Now in a value chain which is changing and expanding, finding the business model which works will be a matter of trial and error and errors may cost companies profit but the industry should also recognise that not innovating, is not an option. I will not support regulation aimed at saving out-dated business models. That said, I’d be interested to know your ideas about how business models will change. And whether regulation stands in the way.

Now for the social model. It is said that we generally over estimate how quickly technology will change society but underestimate how profoundly it will change society. I believe we were supposed to be on Mars by now, but still using dumb phones. The growing question for internet companies is – what kind of corporate citizen are they going to be? The kind that imposes technology on people or uses technologies to respond to peoples needs. Which gives opportunities? Or puts up barriers? As the internet becomes ever more integrated into our lives it carries ever more personal data; Will we be in charge of how our data is used? Will that data be collected, collated and used to manipulate us? Will we have a technoliterate society? Or a technocracy? Let me give one example.When I stood as a candidate I needed new email address just for political purposes so somewhat against my better judgement I went for a Google address which offered more data storage then my ISP provider.  Within a few days adverts were appearing next to my emails; accommodation in Newcastle, printing facilities in Newcastle and most surprising, politics courses in Newcastle. Now I know how Google works but still I was annoyed. If I wanted personal ads I would take one out in the personal ad column.

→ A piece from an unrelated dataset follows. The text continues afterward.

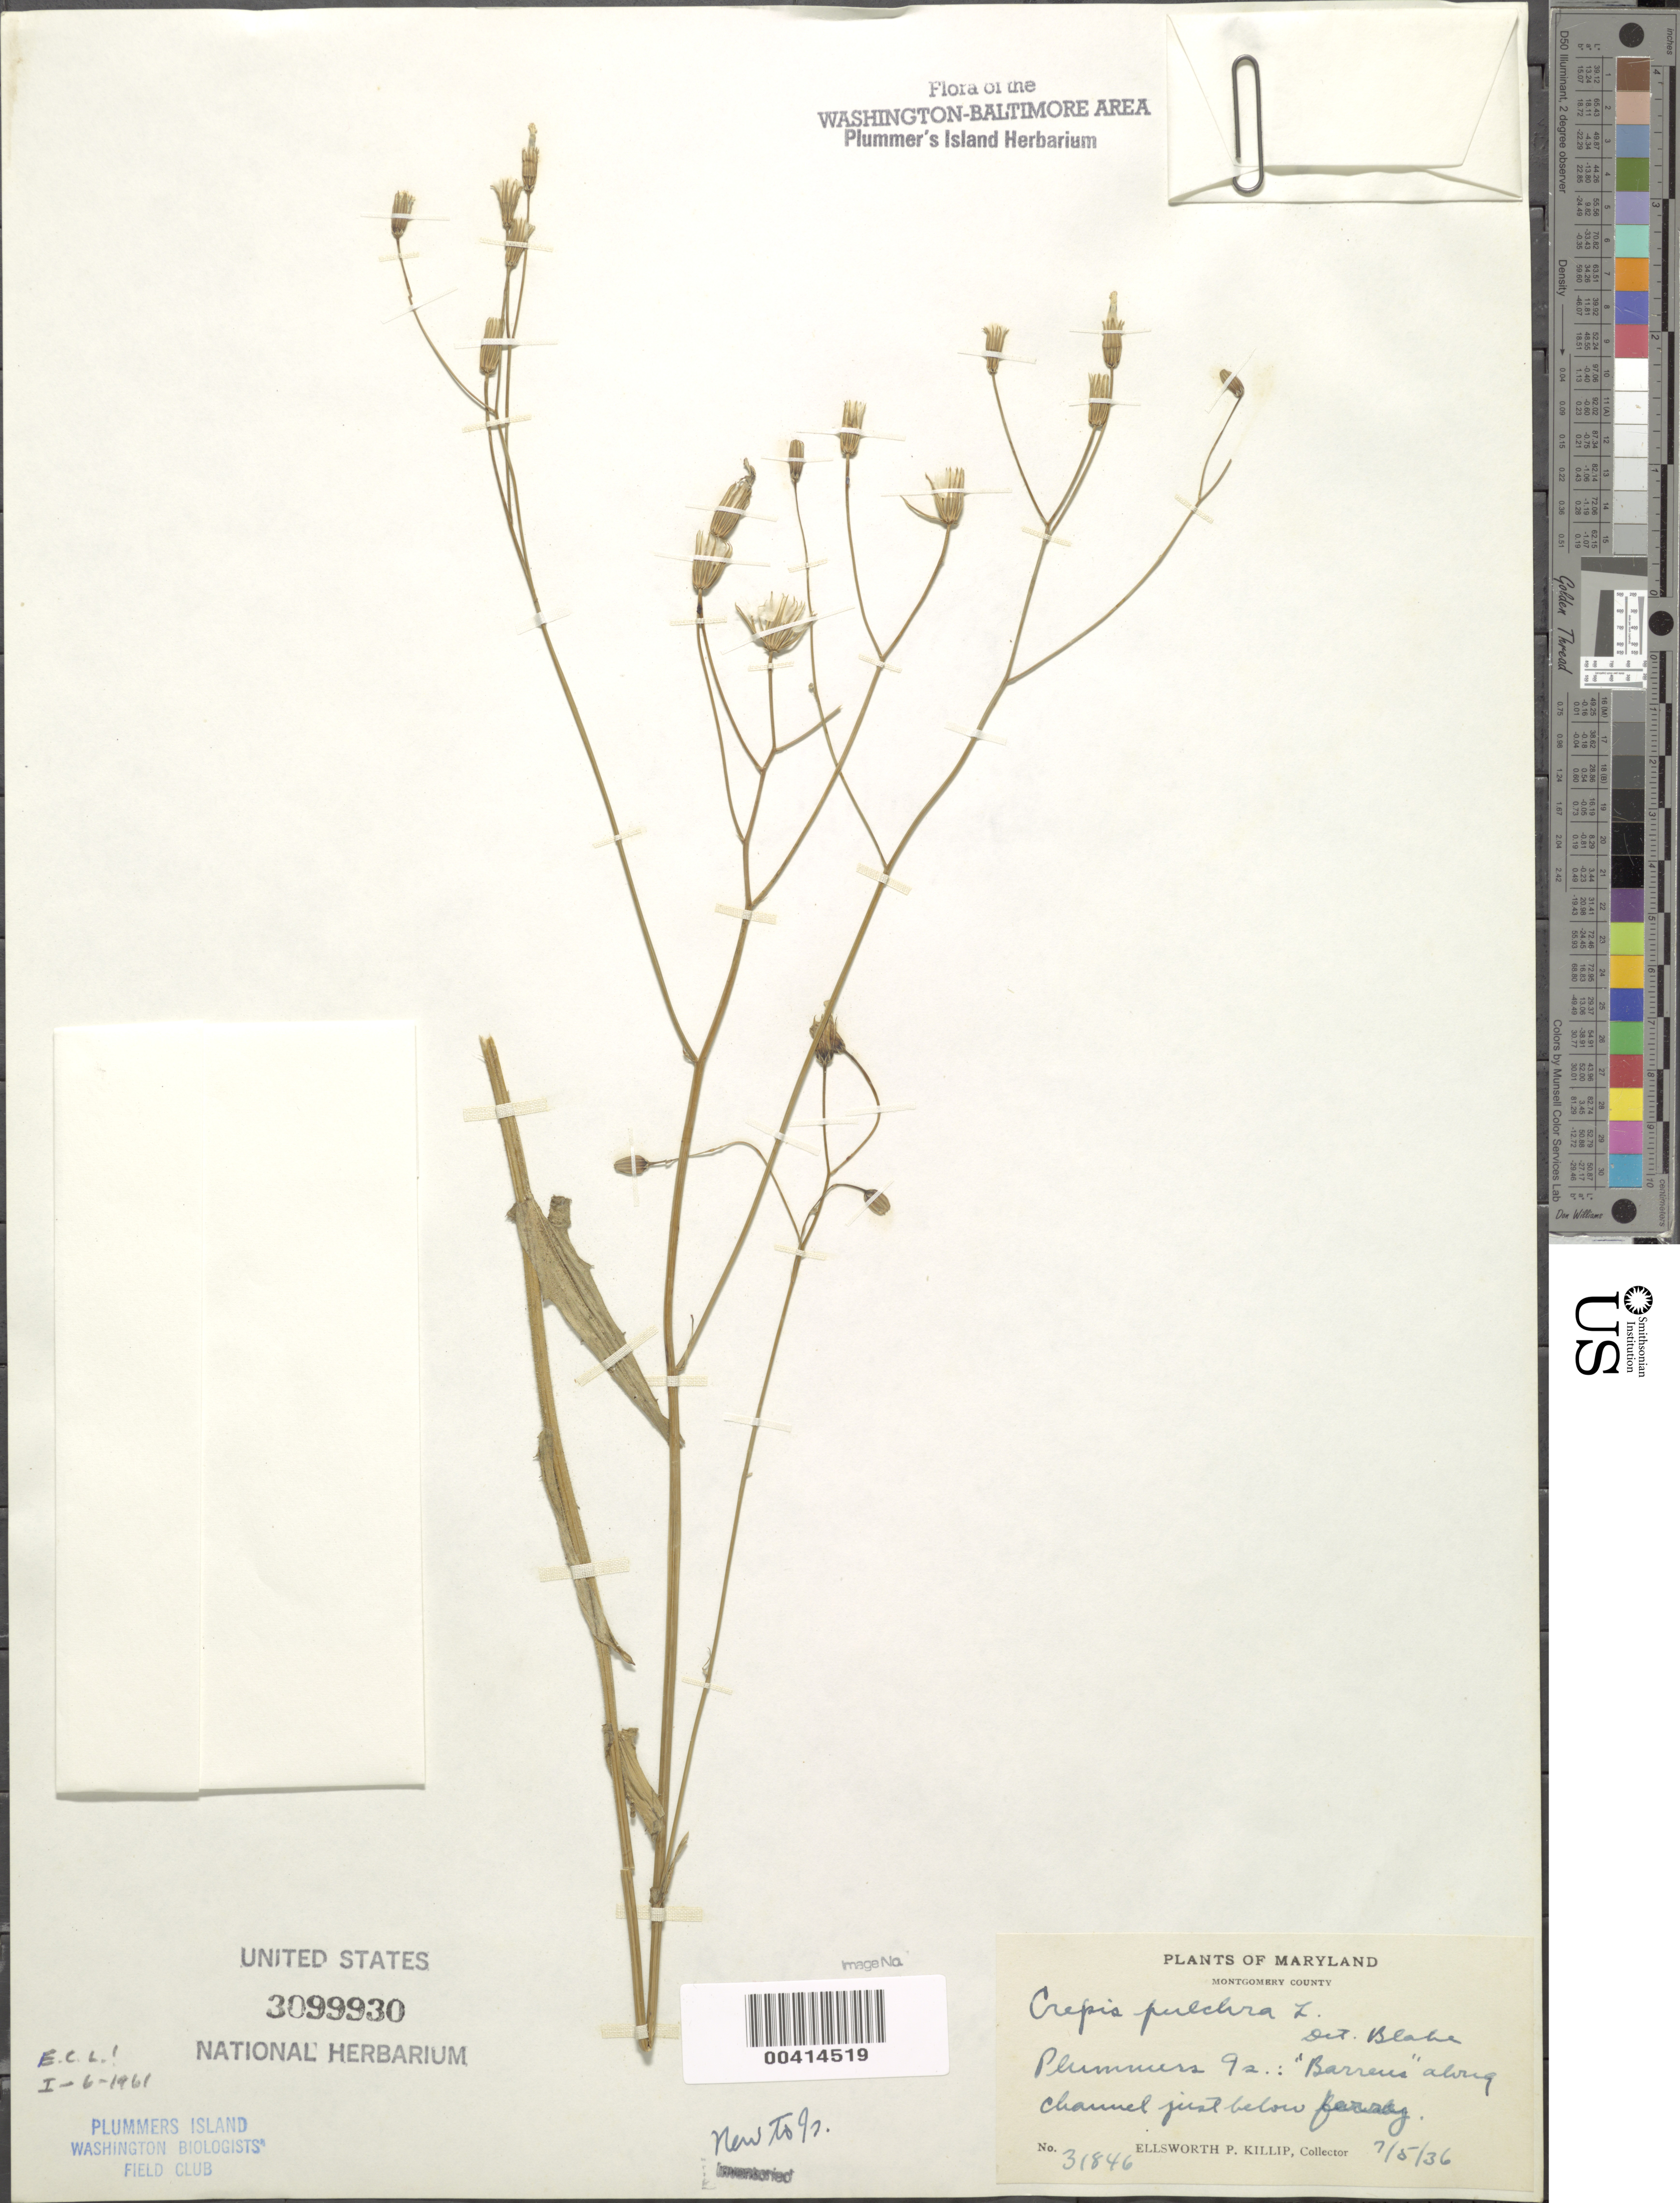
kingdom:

Finally then, the communications model and the way for the industry to influence it’s own destiny are obvious. Listen to customers. Innovate. And lobby Governments and customers more effectively. It is strange that an industry which is the platform for all communications is so bad at communicating. I was told that the reason the three strikes and your out internet legislation got through the last Parliament was because the content industry had a much more effective lobbying approach than telecoms. That the content industry would be offering trips to the Harry Potter set or to meet pop bands. Telecommunications industry would be offering trips to data centres. Now you have before you one of very few MPs who would prefer a trip to a data centre to any film set. But I know that is not the case for most of my colleagues.If you want a two way dialogue – and you do, then you still need to be more savvy in what you say. And how you say it.